マルシオ・アラッキの新作がなかなか悪くない
(3 min read)
Márcio Hallack / Desse Modo
https://open.spotify.com/album/1GQ8t2nwIZmRS27kdlljl3?si=VhYc2NDhQIeRM_djFfdbkQ
ブラジルのジャズ・ピアニスト、マルシオ・アラッキ(Márcio Hallack)の新作『Desse Modo』(2020)の印象がいいので、自分としてもちょっと意外に感じているところなんですけども、だいたいこれジャケットがいいので、それでちょっと聴いてみようかなと思ったんですよね。
マルシオのこの新作は一曲ごとに参加ミュージシャンを代えてどんどんいろんなタイプの曲を並べていますから、アルバム全体ではやや印象がぼやけてしまうかもしれないんですが、一曲づつ抜き出して聴けばレベルの高い完成された演奏ばかりです。曲は基本マルシオのオリジナルですが、1曲目はロー&マルシオ・ボルジェス、7曲目はミルトン・ナシメント&マルシオ・ボルジェスの書いたものですね。
ピアノ・トリオものもいいんですが、2曲目以後ホーン奏者がくわわってからのほうがもっと好きですね。ブラジリアン・ジャズと言えるだけのブラジル色はなく or 薄く、アメリカ合衆国のジャズとさほど違わない内容かなと思います。ちょっぴりハード・バップを、特に作曲面ではセロニアス・モンクを、連想させるメロディだったりするのもいいですね。

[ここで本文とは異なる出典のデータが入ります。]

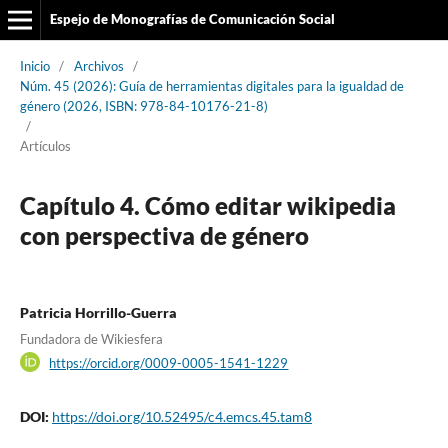
Espejo de Monografías de Comunicación Social
Inicio
/
Archivos
/
Núm. 45 (2026): Guía de herramientas digitales para la igualdad de
género (2026, ISBN: 978-84-10176-21-8)
/
Artículos
Capítulo 4. Cómo editar wikipedia
con perspectiva de género
Patricia Horrillo-Guerra
Fundadora de Wikiesfera
https://orcid.org/0009-0005-1541-1229
DOI:
https://doi.org/10.52495/c4.emcs.45.tam8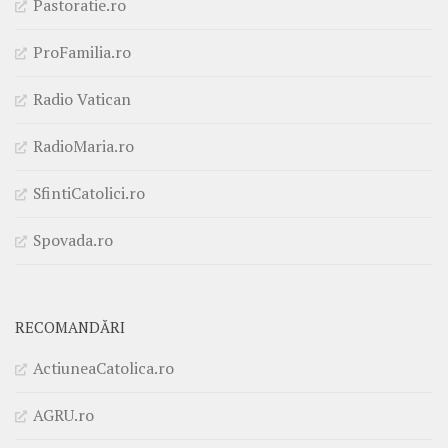
Pastoratie.ro
ProFamilia.ro
Radio Vatican
RadioMaria.ro
SfintiCatolici.ro
Spovada.ro
RECOMANDĂRI
ActiuneaCatolica.ro
AGRU.ro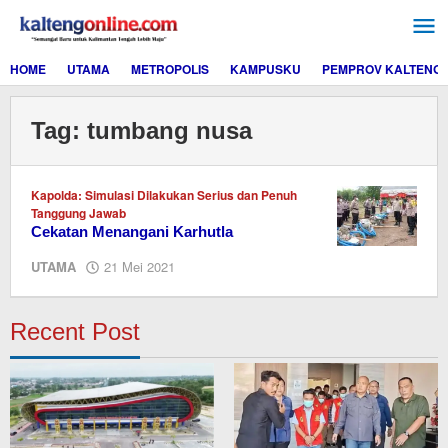
Lewati
ke
konten
HOME
UTAMA
METROPOLIS
KAMPUSKU
PEMPROV KALTENG
Tag:
tumbang nusa
Kapolda: Simulasi Dilakukan Serius dan Penuh
Tanggung Jawab
Cekatan Menangani Karhutla
oleh
UTAMA
21 Mei 2021
redaksi
kaltengonline.com
Recent Post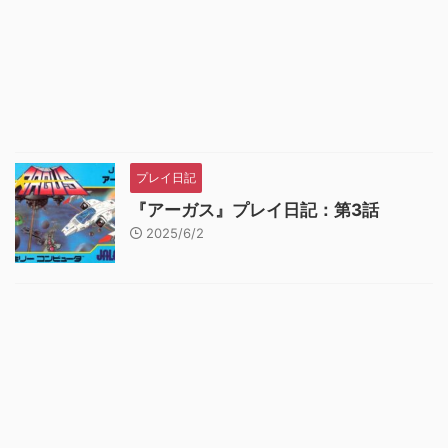
プレイ日記
『アーガス』プレイ日記：第3話
2025/6/2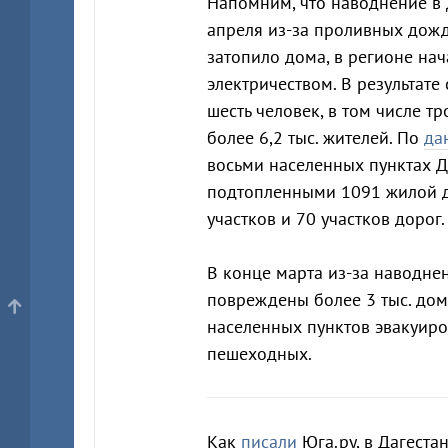
Напомним, что наводнение в
апреля из-за проливных дожд
затопило дома, в регионе нач
электричеством. В результате
шесть человек, в том числе тр
более 6,2 тыс. жителей. По
да
восьми населенных пунктах Д
подтопленными 1091 жилой д
участков и 70 участков дорог.
В конце марта из-за наводне
повреждены более 3 тыс. дом
населенных пунктов эвакуиро
пешеходных.
Как
писали
Юга.ру, в Дагеста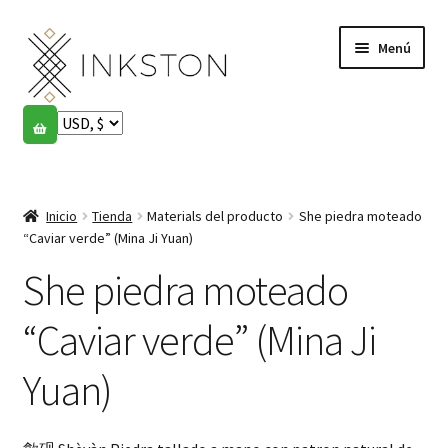
Ir
Ir
Menú
a
al
la
contenido
navegación
Tienda
Historias
Expandi
el
Inicio
Tienda
Materials del producto
She piedra moteado
English
menú
“Caviar verde” (Mina Ji Yuan)
hijo
Español
She piedra moteado
Français
“Caviar verde” (Mina Ji
Comunidad
Yuan)
Expandi
el
Cuenta
menú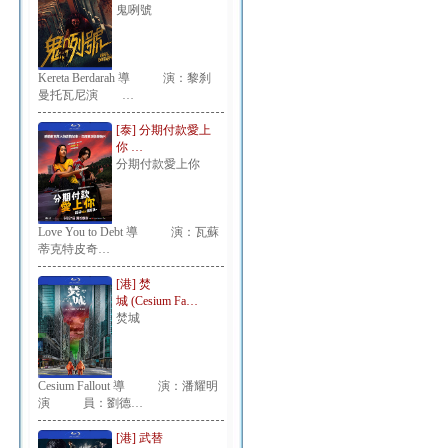
鬼咧號
Kereta Berdarah 導 演：黎刹
曼托瓦尼演 …
[泰] 分期付款愛上
你 …
分期付款愛上你
Love You to Debt 導 演：瓦蘇
蒂克特皮奇…
[港] 焚
城 (Cesium Fa…
焚城
Cesium Fallout 導 演：潘耀明
演 員：劉德…
[港] 武替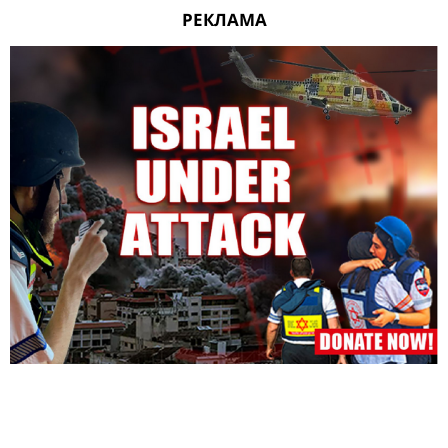
РЕКЛАМА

変拍子を使ってある、ややちょっとショーロふうな3曲目でオッ!と思っていると、4、5曲目はビッグ・ホーン・アンサンブルがフィーチャーされていて、これ、けっこう好みです。いまふうのラージ・アンサンブルと言えるかどうかはわかりませんが、それっぽい感じです。どっちもアンサンブルはマルシオが譜面書いているんでしょうね。ソロはマルシオのピアノだけ。5曲目のリズムはややボッサ・テイスト。
これら二曲が個人的にはこのアルバムのクライマックスですが、これもちょっぴりショーロ・バラードふうな6曲目を経て終盤に来ると、8「Samba do Brecker」、10「Brecker No Rio」と、いずれもテナー・サックスが大きくフィーチャーされているこれら二曲は、曲題からするにひょっとしてマイケル・ブレッカーへのトリビュートみたいなことなんでしょうか。ブレッカーはもう亡くなっているので、だれがこのテナーを吹いているのかはわかりませんが、マルシオもベテランなのでブレッカーとの共演歴くらいはあったんでしょう。
それらブレッカー・トリビュート(?)の二曲はどっちもストレート・ジャズですが、それでもちょっぴりボッサっぽいリズムを使ってあったりしますから、それなりにブラジリアン・カラーはあります。これらは二曲ともワン・ホーン・カルテットでの演奏で、マルシオのピアノ・プレイも冴えていますし、10曲目ではテナーも熱くブロウします。